Tuesday evening The Royal Opera’s live performance of Verdi’s La Traviata was played on big screens across the UK - I was watching, equipped with food, wine and friends from the park in Canary Wharf. The temptation to raise glasses at the chorus Libiamo libiamo ne’ lieti calici, which reminded me of my dad’s singing, was too much to resist. Let us drink, let us toast with these happy flutes.

 

The story of La Traviata (the fallen woman) is one of partying, decadence, love and prostitution, jealousy, parental control, money, sickness and death. A 19th century bestseller, page turner and musical triumph (although at its first performance in Venice in 1853 the public hated it).
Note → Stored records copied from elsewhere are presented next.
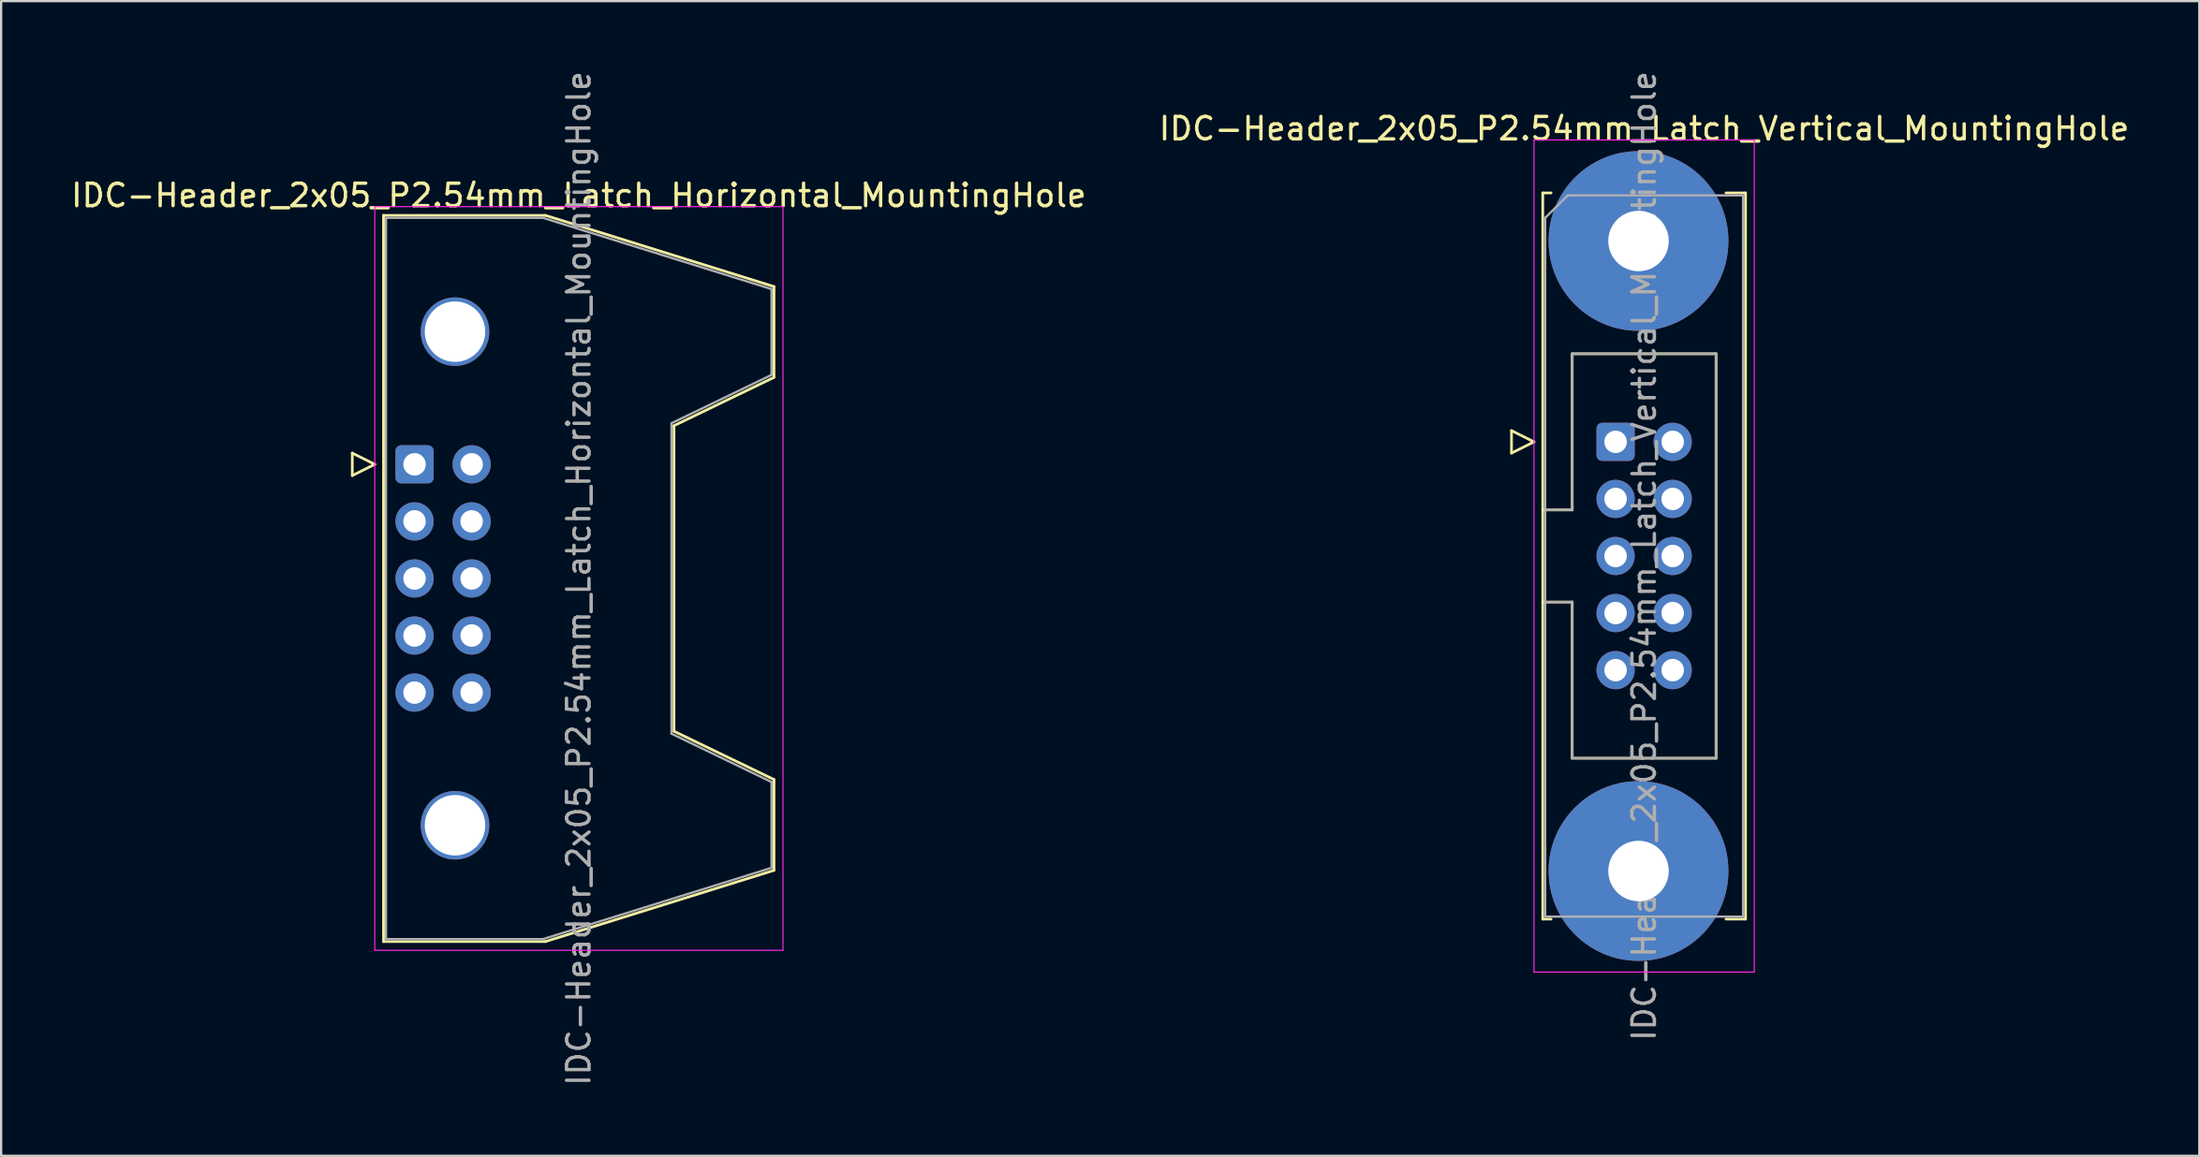
<source format=kicad_pcb>
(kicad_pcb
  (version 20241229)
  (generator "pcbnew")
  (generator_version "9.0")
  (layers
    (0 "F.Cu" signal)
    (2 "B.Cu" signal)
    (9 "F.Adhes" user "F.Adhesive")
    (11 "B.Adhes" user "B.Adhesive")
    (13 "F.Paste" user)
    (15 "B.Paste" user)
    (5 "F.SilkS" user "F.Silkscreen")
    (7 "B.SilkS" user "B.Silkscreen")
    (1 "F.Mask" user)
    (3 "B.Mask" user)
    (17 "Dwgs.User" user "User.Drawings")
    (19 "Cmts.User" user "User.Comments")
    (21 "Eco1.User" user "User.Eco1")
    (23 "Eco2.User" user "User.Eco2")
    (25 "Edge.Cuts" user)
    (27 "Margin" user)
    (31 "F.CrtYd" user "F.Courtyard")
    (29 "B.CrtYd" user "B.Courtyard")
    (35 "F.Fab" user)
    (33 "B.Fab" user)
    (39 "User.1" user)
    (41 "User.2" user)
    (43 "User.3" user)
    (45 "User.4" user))
  (footprint "IDC-Header_2x05_P2.54mm_Latch_Vertical_MountingHole"
    (layer "F.Cu")
    (at 68.819 16.616)
    (property "Reference" "IDC-Header_2x05_P2.54mm_Latch_Vertical_MountingHole" (at 1.27 -13.94 0) (layer "F.SilkS") (effects (font (size 1 1) (thickness 0.15))))
    (attr through_hole)
    (fp_line (start -4.63 -0.5) (end -4.63 0.5) (stroke (width 0.12) (type solid)) (layer "F.SilkS"))
    (fp_line (start -4.63 0.5) (end -3.63 0) (stroke (width 0.12) (type solid)) (layer "F.SilkS"))
    (fp_line (start -3.63 0) (end -4.63 -0.5) (stroke (width 0.12) (type solid)) (layer "F.SilkS"))
    (fp_line (start -3.24 -11.08) (end -3.24 21.24) (stroke (width 0.12) (type solid)) (layer "F.SilkS"))
    (fp_line (start -3.24 3.03) (end -1.93 3.03) (stroke (width 0.12) (type solid)) (layer "F.SilkS"))
    (fp_line (start -3.24 21.24) (end -2.87 21.24) (stroke (width 0.12) (type solid)) (layer "F.SilkS"))
    (fp_line (start -2.87 -11.08) (end -3.24 -11.08) (stroke (width 0.12) (type solid)) (layer "F.SilkS"))
    (fp_line (start -1.93 -3.92) (end 4.47 -3.92) (stroke (width 0.12) (type solid)) (layer "F.SilkS"))
    (fp_line (start -1.93 3.03) (end -1.93 -3.92) (stroke (width 0.12) (type solid)) (layer "F.SilkS"))
    (fp_line (start -1.93 7.13) (end -3.24 7.13) (stroke (width 0.12) (type solid)) (layer "F.SilkS"))
    (fp_line (start -1.93 7.13) (end -1.93 7.13) (stroke (width 0.12) (type solid)) (layer "F.SilkS"))
    (fp_line (start -1.93 14.08) (end -1.93 7.13) (stroke (width 0.12) (type solid)) (layer "F.SilkS"))
    (fp_line (start 4.47 -3.92) (end 4.47 14.08) (stroke (width 0.12) (type solid)) (layer "F.SilkS"))
    (fp_line (start 4.47 14.08) (end -1.93 14.08) (stroke (width 0.12) (type solid)) (layer "F.SilkS"))
    (fp_line (start 4.91 -11.08) (end 5.78 -11.08) (stroke (width 0.12) (type solid)) (layer "F.SilkS"))
    (fp_line (start 5.78 -11.08) (end 5.78 21.24) (stroke (width 0.12) (type solid)) (layer "F.SilkS"))
    (fp_line (start 5.78 21.24) (end 4.91 21.24) (stroke (width 0.12) (type solid)) (layer "F.SilkS"))
    (fp_line (start -3.63 -13.44) (end -3.63 23.6) (stroke (width 0.05) (type solid)) (layer "F.CrtYd"))
    (fp_line (start -3.63 23.6) (end 6.17 23.6) (stroke (width 0.05) (type solid)) (layer "F.CrtYd"))
    (fp_line (start 6.17 -13.44) (end -3.63 -13.44) (stroke (width 0.05) (type solid)) (layer "F.CrtYd"))
    (fp_line (start 6.17 23.6) (end 6.17 -13.44) (stroke (width 0.05) (type solid)) (layer "F.CrtYd"))
    (fp_line (start -3.13 -9.97) (end -2.13 -10.97) (stroke (width 0.1) (type solid)) (layer "F.Fab"))
    (fp_line (start -3.13 3.03) (end -1.93 3.03) (stroke (width 0.1) (type solid)) (layer "F.Fab"))
    (fp_line (start -3.13 21.13) (end -3.13 -9.97) (stroke (width 0.1) (type solid)) (layer "F.Fab"))
    (fp_line (start -2.13 -10.97) (end 5.67 -10.97) (stroke (width 0.1) (type solid)) (layer "F.Fab"))
    (fp_line (start -1.93 -3.92) (end 4.47 -3.92) (stroke (width 0.1) (type solid)) (layer "F.Fab"))
    (fp_line (start -1.93 3.03) (end -1.93 -3.92) (stroke (width 0.1) (type solid)) (layer "F.Fab"))
    (fp_line (start -1.93 7.13) (end -3.13 7.13) (stroke (width 0.1) (type solid)) (layer "F.Fab"))
    (fp_line (start -1.93 7.13) (end -1.93 7.13) (stroke (width 0.1) (type solid)) (layer "F.Fab"))
    (fp_line (start -1.93 14.08) (end -1.93 7.13) (stroke (width 0.1) (type solid)) (layer "F.Fab"))
    (fp_line (start 4.47 -3.92) (end 4.47 14.08) (stroke (width 0.1) (type solid)) (layer "F.Fab"))
    (fp_line (start 4.47 14.08) (end -1.93 14.08) (stroke (width 0.1) (type solid)) (layer "F.Fab"))
    (fp_line (start 5.67 -10.97) (end 5.67 21.13) (stroke (width 0.1) (type solid)) (layer "F.Fab"))
    (fp_line (start 5.67 21.13) (end -3.13 21.13) (stroke (width 0.1) (type solid)) (layer "F.Fab"))
    (fp_text user "${REFERENCE}" (at 1.27 5.08 90) (layer "F.Fab") (effects (font (size 1 1) (thickness 0.15))))
    (pad "" thru_hole circle (at 1.02 -8.94) (size 8 8) (drill 2.69) (layers "*.Cu" "*.Mask"))
    (pad "" thru_hole circle (at 1.02 19.1) (size 8 8) (drill 2.69) (layers "*.Cu" "*.Mask"))
    (pad "1" thru_hole roundrect (at 0 0) (size 1.7 1.7) (drill 1) (layers "*.Cu" "*.Mask") (roundrect_rratio 0.147))
    (pad "2" thru_hole circle (at 2.54 0) (size 1.7 1.7) (drill 1) (layers "*.Cu" "*.Mask"))
    (pad "3" thru_hole circle (at 0 2.54) (size 1.7 1.7) (drill 1) (layers "*.Cu" "*.Mask"))
    (pad "4" thru_hole circle (at 2.54 2.54) (size 1.7 1.7) (drill 1) (layers "*.Cu" "*.Mask"))
    (pad "5" thru_hole circle (at 0 5.08) (size 1.7 1.7) (drill 1) (layers "*.Cu" "*.Mask"))
    (pad "6" thru_hole circle (at 2.54 5.08) (size 1.7 1.7) (drill 1) (layers "*.Cu" "*.Mask"))
    (pad "7" thru_hole circle (at 0 7.62) (size 1.7 1.7) (drill 1) (layers "*.Cu" "*.Mask"))
    (pad "8" thru_hole circle (at 2.54 7.62) (size 1.7 1.7) (drill 1) (layers "*.Cu" "*.Mask"))
    (pad "9" thru_hole circle (at 0 10.16) (size 1.7 1.7) (drill 1) (layers "*.Cu" "*.Mask"))
    (pad "10" thru_hole circle (at 2.54 10.16) (size 1.7 1.7) (drill 1) (layers "*.Cu" "*.Mask")))
  (footprint "IDC-Header_2x05_P2.54mm_Latch_Horizontal_MountingHole"
    (layer "F.Cu")
    (at 15.391 17.616)
    (property "Reference" "IDC-Header_2x05_P2.54mm_Latch_Horizontal_MountingHole" (at 7.305 -11.97 0) (layer "F.SilkS") (effects (font (size 1 1) (thickness 0.15))))
    (attr through_hole)
    (fp_line (start -2.77 -0.5) (end -2.77 0.5) (stroke (width 0.12) (type solid)) (layer "F.SilkS"))
    (fp_line (start -2.77 0.5) (end -1.77 0) (stroke (width 0.12) (type solid)) (layer "F.SilkS"))
    (fp_line (start -1.77 0) (end -2.77 -0.5) (stroke (width 0.12) (type solid)) (layer "F.SilkS"))
    (fp_line (start -1.38 -11.08) (end 5.82 -11.08) (stroke (width 0.12) (type solid)) (layer "F.SilkS"))
    (fp_line (start -1.38 21.24) (end -1.38 -11.08) (stroke (width 0.12) (type solid)) (layer "F.SilkS"))
    (fp_line (start 5.82 -11.08) (end 15.99 -7.91) (stroke (width 0.12) (type solid)) (layer "F.SilkS"))
    (fp_line (start 5.82 21.24) (end -1.38 21.24) (stroke (width 0.12) (type solid)) (layer "F.SilkS"))
    (fp_line (start 11.54 -1.72) (end 11.54 11.88) (stroke (width 0.12) (type solid)) (layer "F.SilkS"))
    (fp_line (start 11.54 11.88) (end 15.99 14.03) (stroke (width 0.12) (type solid)) (layer "F.SilkS"))
    (fp_line (start 15.99 -7.91) (end 15.99 -3.87) (stroke (width 0.12) (type solid)) (layer "F.SilkS"))
    (fp_line (start 15.99 -3.87) (end 11.54 -1.72) (stroke (width 0.12) (type solid)) (layer "F.SilkS"))
    (fp_line (start 15.99 14.03) (end 15.99 18.07) (stroke (width 0.12) (type solid)) (layer "F.SilkS"))
    (fp_line (start 15.99 18.07) (end 5.82 21.24) (stroke (width 0.12) (type solid)) (layer "F.SilkS"))
    (fp_line (start -1.77 -11.47) (end -1.77 21.63) (stroke (width 0.05) (type solid)) (layer "F.CrtYd"))
    (fp_line (start -1.77 21.63) (end 16.39 21.63) (stroke (width 0.05) (type solid)) (layer "F.CrtYd"))
    (fp_line (start 16.39 -11.47) (end -1.77 -11.47) (stroke (width 0.05) (type solid)) (layer "F.CrtYd"))
    (fp_line (start 16.39 21.63) (end 16.39 -11.47) (stroke (width 0.05) (type solid)) (layer "F.CrtYd"))
    (fp_line (start -1.27 -10.97) (end 5.71 -10.97) (stroke (width 0.1) (type solid)) (layer "F.Fab"))
    (fp_line (start -1.27 21.13) (end -1.27 -10.97) (stroke (width 0.1) (type solid)) (layer "F.Fab"))
    (fp_line (start 5.71 -10.97) (end 15.88 -7.8) (stroke (width 0.1) (type solid)) (layer "F.Fab"))
    (fp_line (start 5.71 21.13) (end -1.27 21.13) (stroke (width 0.1) (type solid)) (layer "F.Fab"))
    (fp_line (start 11.43 -1.83) (end 11.43 11.99) (stroke (width 0.1) (type solid)) (layer "F.Fab"))
    (fp_line (start 11.43 11.99) (end 15.88 14.14) (stroke (width 0.1) (type solid)) (layer "F.Fab"))
    (fp_line (start 15.88 -7.8) (end 15.88 -3.98) (stroke (width 0.1) (type solid)) (layer "F.Fab"))
    (fp_line (start 15.88 -3.98) (end 11.43 -1.83) (stroke (width 0.1) (type solid)) (layer "F.Fab"))
    (fp_line (start 15.88 14.14) (end 15.88 17.96) (stroke (width 0.1) (type solid)) (layer "F.Fab"))
    (fp_line (start 15.88 17.96) (end 5.71 21.13) (stroke (width 0.1) (type solid)) (layer "F.Fab"))
    (fp_text user "${REFERENCE}" (at 7.305 5.08 90) (layer "F.Fab") (effects (font (size 1 1) (thickness 0.15))))
    (pad "" thru_hole circle (at 1.8 -5.905) (size 3.05 3.05) (drill 2.69) (layers "*.Cu" "*.Mask"))
    (pad "" thru_hole circle (at 1.8 16.065) (size 3.05 3.05) (drill 2.69) (layers "*.Cu" "*.Mask"))
    (pad "1" thru_hole roundrect (at 0 0) (size 1.7 1.7) (drill 1) (layers "*.Cu" "*.Mask") (roundrect_rratio 0.147))
    (pad "2" thru_hole circle (at 2.54 0) (size 1.7 1.7) (drill 1) (layers "*.Cu" "*.Mask"))
    (pad "3" thru_hole circle (at 0 2.54) (size 1.7 1.7) (drill 1) (layers "*.Cu" "*.Mask"))
    (pad "4" thru_hole circle (at 2.54 2.54) (size 1.7 1.7) (drill 1) (layers "*.Cu" "*.Mask"))
    (pad "5" thru_hole circle (at 0 5.08) (size 1.7 1.7) (drill 1) (layers "*.Cu" "*.Mask"))
    (pad "6" thru_hole circle (at 2.54 5.08) (size 1.7 1.7) (drill 1) (layers "*.Cu" "*.Mask"))
    (pad "7" thru_hole circle (at 0 7.62) (size 1.7 1.7) (drill 1) (layers "*.Cu" "*.Mask"))
    (pad "8" thru_hole circle (at 2.54 7.62) (size 1.7 1.7) (drill 1) (layers "*.Cu" "*.Mask"))
    (pad "9" thru_hole circle (at 0 10.16) (size 1.7 1.7) (drill 1) (layers "*.Cu" "*.Mask"))
    (pad "10" thru_hole circle (at 2.54 10.16) (size 1.7 1.7) (drill 1) (layers "*.Cu" "*.Mask")))
  (gr_rect
    (start -3 -3)
    (end 94.786 48.393)
    (stroke (width 0.1) (type default))
    (fill no)
    (layer "Edge.Cuts")))
</source>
Thank you to one of my friends who actually shed some tears at the finale - opera still tugs at our heartstrings in the 21st century.

Thursday, July 2, 2009

The Jeff Koons Craze

Yesterday evening I was invited to attend the opening of the Jeff Koons: 
Popeye Series exhibition at the Serpentine Gallery in Hyde Park. The queues stretched around the block – which happens to be the entirety of one side of Kensington Gardens. And this was for the pulsed entry VIP visit, which I was luckily on time for. Inside the white gallery spaces, I could not believe the number of people – and these were not ordinary people! High flying artiste types, great American collectors (or so I was told) the fashionistas of the art world, lots of them young and beautiful. It struck me that for a world that presumes to commentate on the state of society, in some ways it is truly conventional.

Truth be told, I enjoyed myself - watching people people watch, drinking champagne, being obnoxious and over the top. It is a truism that you have to be part of that world to be part of it.

The art itself is quite surprising. Once you get over the thrill of the vibrant colours of the swimming pool inflatables and the Grosfillex chairs, the provocation of the vivid plastics (which are actually made of polychromed aluminium), the sexuality of the pin up airbrushed porn models, the superficial sense of banal fun – I found it deeply disturbing. In truly postmodern sense, the more garish it is, the more unsettling.

Take the 2D work Elvis - an oil on canvas depicting the same blonde female nude in two provocative poses. It resembles a diptych, with the famous lobster in the foreground between the two bodies. It is an attractive image, uneasily turning you into a voyeur, making you respond to the sexual come on (picture on http://www.jeffkoons.com search under Popeye and Elvis). And the more you look, the more you see. Very few words in the illustration-style grey and yellow background appear as you stare: Dance of Death.

I think this was the highlight of the evening – and the single thing that told me I needed to leave.